__Required work__
Please copy the passage about Musk's bid for Twitter word for word, from "Twitter spokesman Scott" up to and including "or triple more.".

__Excerpted passage__
+++++
In the Monday letter addressed to Twitter’s general counsel Vijaya Gadde, Musk’s lawyers accused Twitter of refusing to provide information about spam and fake accounts that the billionaire, who is the world’s richest man, has been requesting since May 9.

Musk “must have a complete and accurate understanding of the very core of Twitter’s business model – its active user base,” the lawyers from the firm Skadden Arps, Slate, Meagher and Flom, stated. “Twitter’s latest offer to simply provide additional details regarding the company’s own testing methodologies, whether through written materials or verbal explanations, is tantamount to refusing Mr. Musk’s data requests.”

Twitter spokesman Scott Bisang referred The Post to the company’s Monday statement. “Twitter has and will continue to cooperatively share information with Mr. Musk to consummate the transaction in accordance with the terms of the merger agreement. We believe this agreement is in the best interest of all shareholders. We intend to close the transaction and enforce the merger agreement at the agreed price and terms.”

Twitter’s challenges with bots and fake accounts have been around almost as long as the 16-year-old platform. For years, the company has reported that bots and spam represent fewer than 5 percent of users on the service, a number that the company has derived from extensive audits. But some outside researchers, based on their studies, suggest that percentage is much higher – perhaps double or triple more.

Musk began complaining about the bot issue soon after he agreed to acquire and take the company private for $44 billion in April. He has used his own massive Twitter megaphone to threaten to put the deal “on hold” and insisted the deal could not “move forward” until Twitter provided further proof of its methods for detecting spam.

Musk has committed more than $33 billion of his own wealth, which largely comes from his ownership of Tesla, to complete the deal. But as the stock market has been roiled by a global downturn, Tesla share values have plummeted, and some analysts have speculated that Musk has buyer’s remorse.
+++++
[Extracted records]
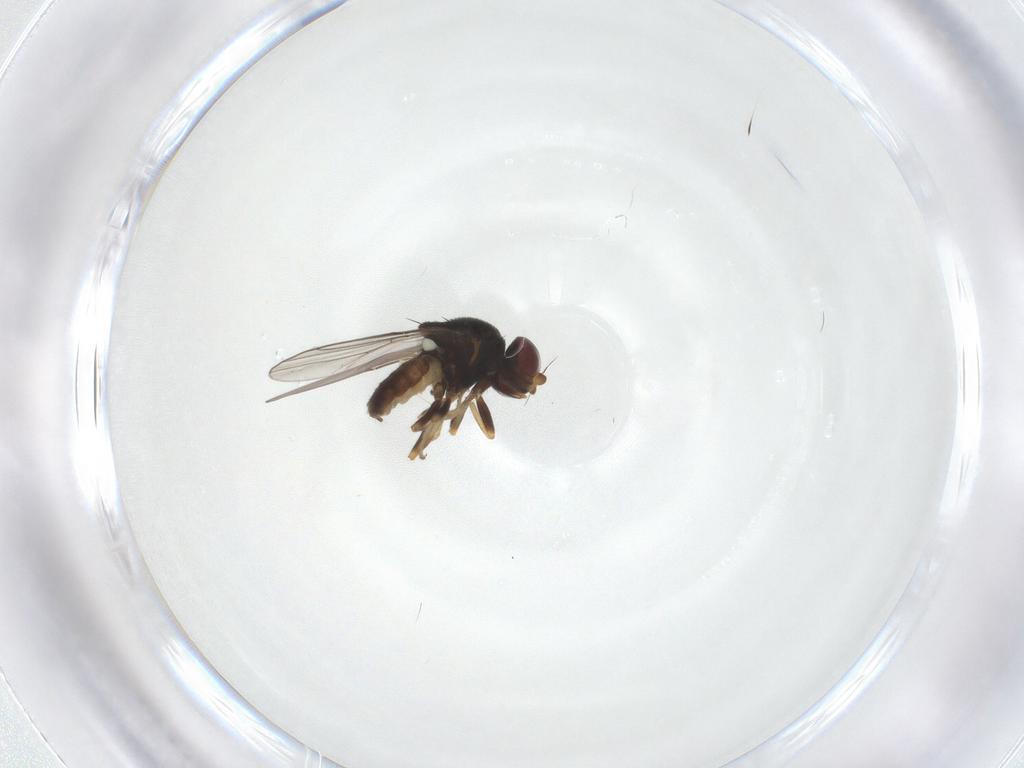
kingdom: Animalia
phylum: Arthropoda
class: Insecta
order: Diptera
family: Chloropidae
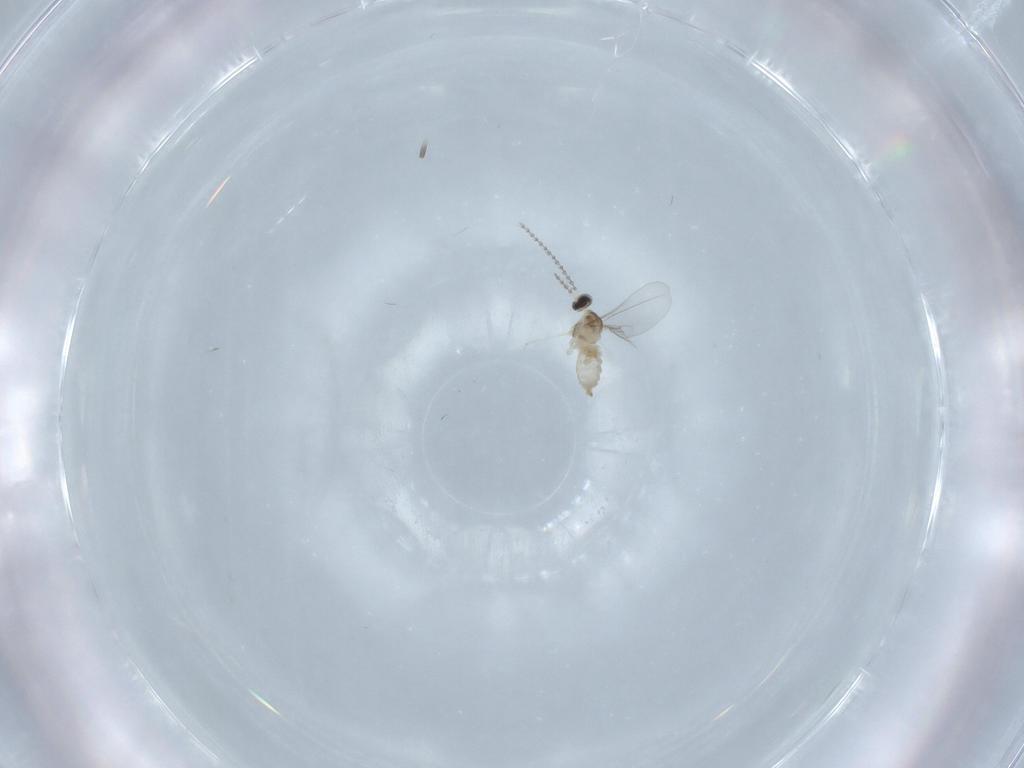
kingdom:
+++++
__The reply__
Twitter spokesman Scott Bisang referred The Post to the company’s Monday statement. “Twitter has and will continue to cooperatively share information with Mr. Musk to consummate the transaction in accordance with the terms of the merger agreement. We believe this agreement is in the best interest of all shareholders. We intend to close the transaction and enforce the merger agreement at the agreed price and terms.”

Twitter’s challenges with bots and fake accounts have been around almost as long as the 16-year-old platform. For years, the company has reported that bots and spam represent fewer than 5 percent of users on the service, a number that the company has derived from extensive audits. But some outside researchers, based on their studies, suggest that percentage is much higher – perhaps double or triple more.